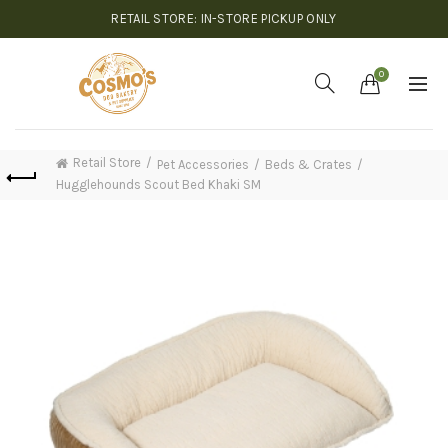
RETAIL STORE: IN-STORE PICKUP ONLY
0
Retail Store
Pet Accessories
Beds & Crates
Hugglehounds Scout Bed Khaki SM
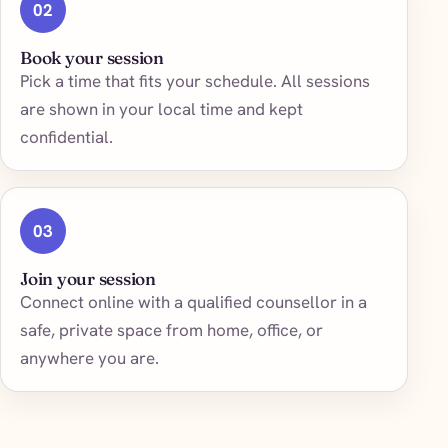
02
Book your session
Pick a time that fits your schedule. All sessions
are shown in your local time and kept
confidential.
03
Join your session
Connect online with a qualified counsellor in a
safe, private space from home, office, or
anywhere you are.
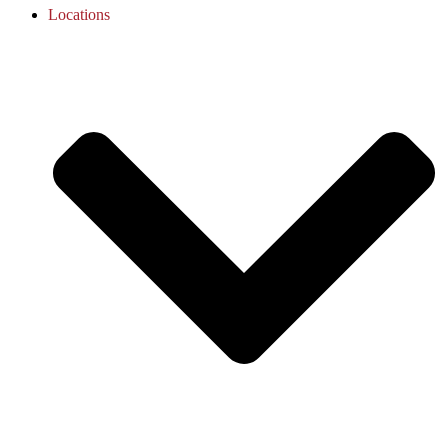
Locations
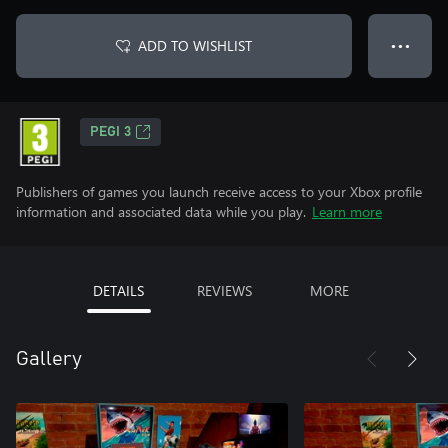
ADD TO WISHLIST
● ● ●
PEGI 3
Publishers of games you launch receive access to your Xbox profile
information and associated data while you play.
Learn more
DETAILS
REVIEWS
MORE
Gallery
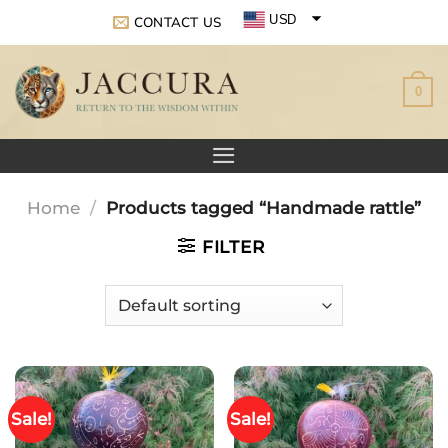
Skip
USD
CONTACT US
to
EUR
content
0
GBP
Home
/
Products tagged “Handmade rattle”
FILTER
Sale!
Sale!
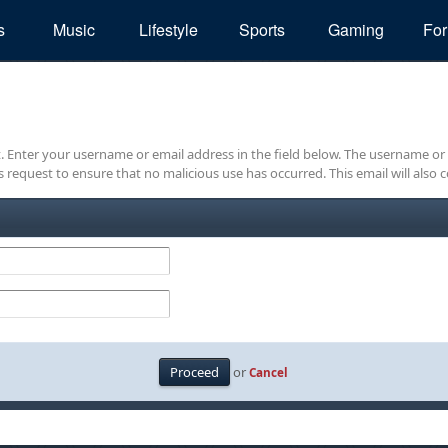
s
Music
Lifestyle
Sports
Gaming
Fo
it. Enter your username or email address in the field below. The username or
is request to ensure that no malicious use has occurred. This email will also c
or
Cancel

++++

YOUR GOAL.
What lines in the listing above hold the string "that"? List them.

RESPONSE BOX.
Pick a time that fits your schedule. All sessions
is request to ensure that no malicious use has occurred. This email will also c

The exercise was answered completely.